WORK REQUEST
Collect every row below that contains the string "pose", and copy each of those rows in full. Case counts.

== RECORD SET

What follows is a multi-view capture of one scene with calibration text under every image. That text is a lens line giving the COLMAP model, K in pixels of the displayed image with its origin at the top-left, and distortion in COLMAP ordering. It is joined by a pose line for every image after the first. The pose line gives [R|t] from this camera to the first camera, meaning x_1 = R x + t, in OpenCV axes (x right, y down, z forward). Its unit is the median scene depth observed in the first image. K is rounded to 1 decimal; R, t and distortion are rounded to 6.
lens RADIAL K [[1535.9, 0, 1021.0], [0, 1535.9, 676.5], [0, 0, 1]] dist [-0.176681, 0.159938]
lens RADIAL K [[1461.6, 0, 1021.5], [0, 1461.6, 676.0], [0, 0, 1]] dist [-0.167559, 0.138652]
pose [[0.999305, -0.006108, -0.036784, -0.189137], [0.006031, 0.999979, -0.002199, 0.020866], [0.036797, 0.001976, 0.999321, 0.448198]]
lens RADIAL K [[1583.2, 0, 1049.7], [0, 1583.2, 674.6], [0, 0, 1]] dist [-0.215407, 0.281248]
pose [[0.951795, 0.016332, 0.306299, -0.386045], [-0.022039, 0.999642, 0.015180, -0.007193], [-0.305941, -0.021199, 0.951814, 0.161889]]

====

RESPONSE BOX
What follows is a multi-view capture of one scene with calibration text under every image. That text is a lens line giving the COLMAP model, K in pixels of the displayed image with its origin at the top-left, and distortion in COLMAP ordering. It is joined by a pose line for every image after the first. The pose line gives [R|t] from this camera to the first camera, meaning x_1 = R x + t, in OpenCV axes (x right, y down, z forward). Its unit is the median scene depth observed in the first image. K is rounded to 1 decimal; R, t and distortion are rounded to 6.
pose [[0.999305, -0.006108, -0.036784, -0.189137], [0.006031, 0.999979, -0.002199, 0.020866], [0.036797, 0.001976, 0.999321, 0.448198]]
pose [[0.951795, 0.016332, 0.306299, -0.386045], [-0.022039, 0.999642, 0.015180, -0.007193], [-0.305941, -0.021199, 0.951814, 0.161889]]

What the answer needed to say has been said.